Richard Seguin: Entre ville et nature
Le première chanson de l’album Les Horizons Nouveaux a beau s’intituler Quand on ne saura plus chanter, il est pratiquement impossible d’imaginer un monde dans lequel la voix Richard Séguin ne résonnerait plus. Plus de 45 ans après ses débuts aux côtés de sa soeur Marie-Claire, le troubadour folk demeure l’une des voix essentielles de la chanson québécoise. Certes, il est aujourd’hui bien loin des sommets de popularité atteints au tournant des années 1980-1990, à l’époque des albums Journée d’Amérique et Aux Portes du Matin; mais ça n’a pas empêché le chanteur de nous offrir son meilleur disque depuis longtemps.
Bien que plusieurs chansons bénéficient d’arrangements riches et de jolies harmonies vocales (notamment sur la magnifique Vents Contraires, qu’on imaginerait facilement chantée par Bon Iver), une guitare et un harmonica auraient suffi pour que ces nouvelles chansons prennent leur envol. Il y a sur ce disque une espèce de simplicité volontaire réjouissante qui témoigne de la qualité de l’écriture de Séguin.
Fidèle à son image de chantre des gens ordinaires, Séguin détourne les projecteurs de la star et illumine l’arrière-scène avec Roadie, un hymne aux techniciens sans lesquels le spectacle n’aurait jamais lieu. Épaulé par Vincent Vallières et Patrice Michaud, il affirme que « les vrais rockers n’ont jamais eu de micro », une phrase qui résume à elle-seule sa vision du monde: la vie est faite d’une accumulation de petits gestes posés par des gens anonymes. Bref, plutôt que de s’éloigner du monde, Richard Séguin l’observe et l’embrasse, dans toute sa beauté et dans ses failles. Engagé, il l,est toujours mais il aborde commente les grands sujets de société avec sensibilité et délicatesse, comme lorsqu’il évoque l’exode rural qui dépeuple et affaiblit les petits villages du Québec sur Dans Mon Coeur ou lorsqu’il se penche sur le sort des réfugiés sur Au Bord du Temps.

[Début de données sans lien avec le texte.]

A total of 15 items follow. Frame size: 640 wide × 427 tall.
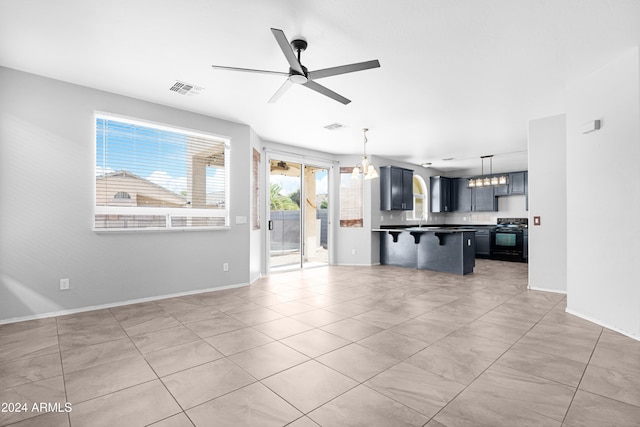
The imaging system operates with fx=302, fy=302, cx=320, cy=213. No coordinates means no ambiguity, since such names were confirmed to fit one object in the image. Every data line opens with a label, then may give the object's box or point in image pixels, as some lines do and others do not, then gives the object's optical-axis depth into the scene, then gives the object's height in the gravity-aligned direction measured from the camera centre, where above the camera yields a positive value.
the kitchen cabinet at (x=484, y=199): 8.98 +0.43
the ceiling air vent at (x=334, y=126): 5.00 +1.49
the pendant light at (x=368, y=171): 4.95 +0.71
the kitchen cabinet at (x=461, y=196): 9.47 +0.57
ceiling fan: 2.37 +1.21
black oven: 7.83 -0.75
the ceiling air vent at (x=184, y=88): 3.52 +1.52
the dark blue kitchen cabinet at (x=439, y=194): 9.24 +0.62
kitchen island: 5.97 -0.75
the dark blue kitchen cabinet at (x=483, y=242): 8.40 -0.82
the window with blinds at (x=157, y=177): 3.75 +0.52
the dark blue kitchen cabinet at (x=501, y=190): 8.66 +0.67
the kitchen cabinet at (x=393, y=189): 7.35 +0.63
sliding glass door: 6.41 +0.14
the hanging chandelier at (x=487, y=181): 6.68 +0.74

À l’âge où certains contemplent la retraite, Richard Séguin semble plus vivant que jamais. Observateur lucide d’une planète qui tourne rarement rond, il est aussi un grand optimiste, un amant de la nature qui médite sur la vie et la musique lors de ses longues marches, qui sont pour lui de véritables séances de méditation en mouvement. Avec franchise et simplicité, il nous livre le fruit de ses réflexions dans une forme simple qu’il peaufine depuis ses débuts. Et lorsqu’il s’indigne, c’est par amour du monde qui l’entoure. Il sait bien qu’Il ne changera peut-être pas le monde avec ses chansons. Mais ce n’est pas ça qui va l’empêcher d’essayer.